═══ Text excerpt ═══

If there is any redeeming value to the death matches of early Eskrimadors, it is the fact that it produced one of the deadliest fighting methods of the planet. Centuries or intermittent skirmishes against Moro pirates and colonial rule brought forth a martial art that was developed to defeat superior weaponry and strategy. The techniques of the earliest forms of archaic Eskrima practiced by the Mactan Chieftain Lapu-lapu had only 5 striking angles and one thrust. This was then called Pang-olisi in Cebuano.
The Retirada, Lastico and Largo Mano techniques were developed for jungle skirmishes against an enemy armed with rifles and pistols. Names such asLeo Giron, Antonio Ilustrisimo and Major Timoteo Maranga were among intrepid eskrimadors who fought with bolos and sticks against the superior Japanese Imperial Army during World War II.
During the Commonwealth period (pre-World War II), relative peace prevailed in many parts of the archipelago. Except Mindanao. The Moro people who never paid tribute to the King Spain gave the American soldiers their worst nightmare and were probably the most ferocious fighters this great nation ever got embroiled with. The U.S. Marines earned the moniker Leathernecks for the leather straps they wore around their necks as protection from the deadly slashes of the Moros' Kris swords. The .45 caliber semi-automatic pistol was invented to give the soldiers a handgun with adequate power to stop the rampaging Moro juramentados.

═══ Given entries ═══

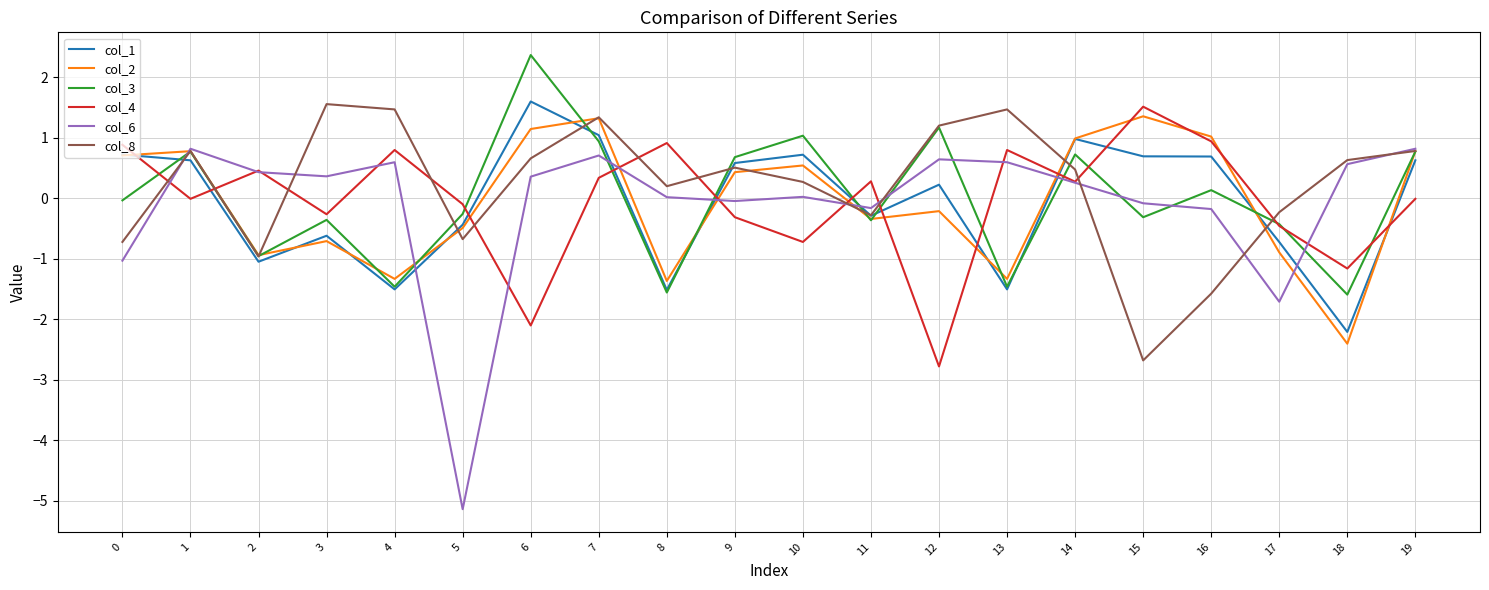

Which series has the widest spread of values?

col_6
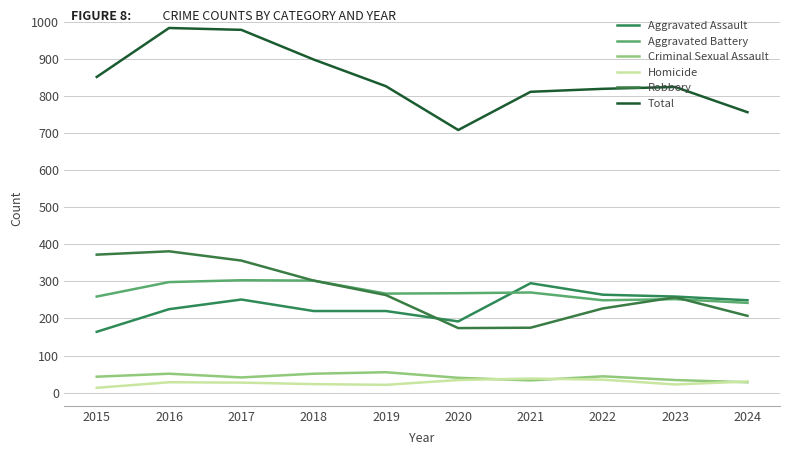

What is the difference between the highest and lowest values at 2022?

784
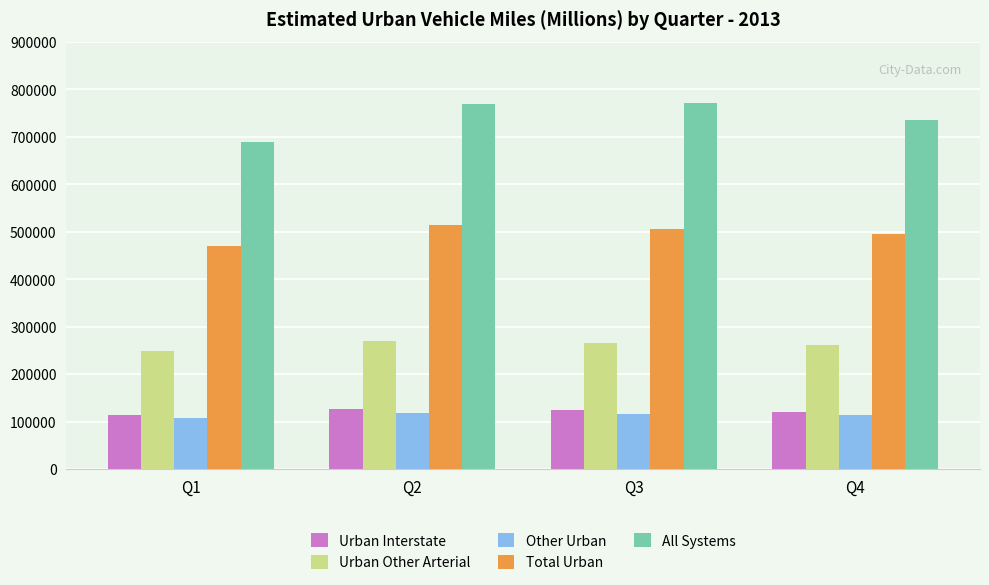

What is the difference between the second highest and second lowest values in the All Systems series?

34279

═══

Work instruction A:
Using the Eskrima history text, say whether each statement agrees with it. Answer yes or no and quote the deciding words.
(i) The earliest archaic Eskrima practiced by Lapu-lapu had five striking angles and one thrust.
(ii) The Retirada, Lastico and Largo Mano techniques were developed for fighting at sea against Moro pirates.
(iii) The U.S. Marines got the name Leathernecks from leather straps worn around their necks.
Work instruction B:
Select every line of the records that contains the word "What", and copy each one.
The Eskrima text and the records are separate material with no link between them.

Exercise answer A:
(i) Yes: "had only 5 striking angles and one thrust"
(ii) No: "were developed for jungle skirmishes against an enemy armed with rifles and pistols"
(iii) Yes: "earned the moniker Leathernecks for the leather straps they wore around their necks"

Exercise answer B:
What is the difference between the highest and lowest values at 2022?
What is the difference between the second highest and second lowest values in the All Systems series?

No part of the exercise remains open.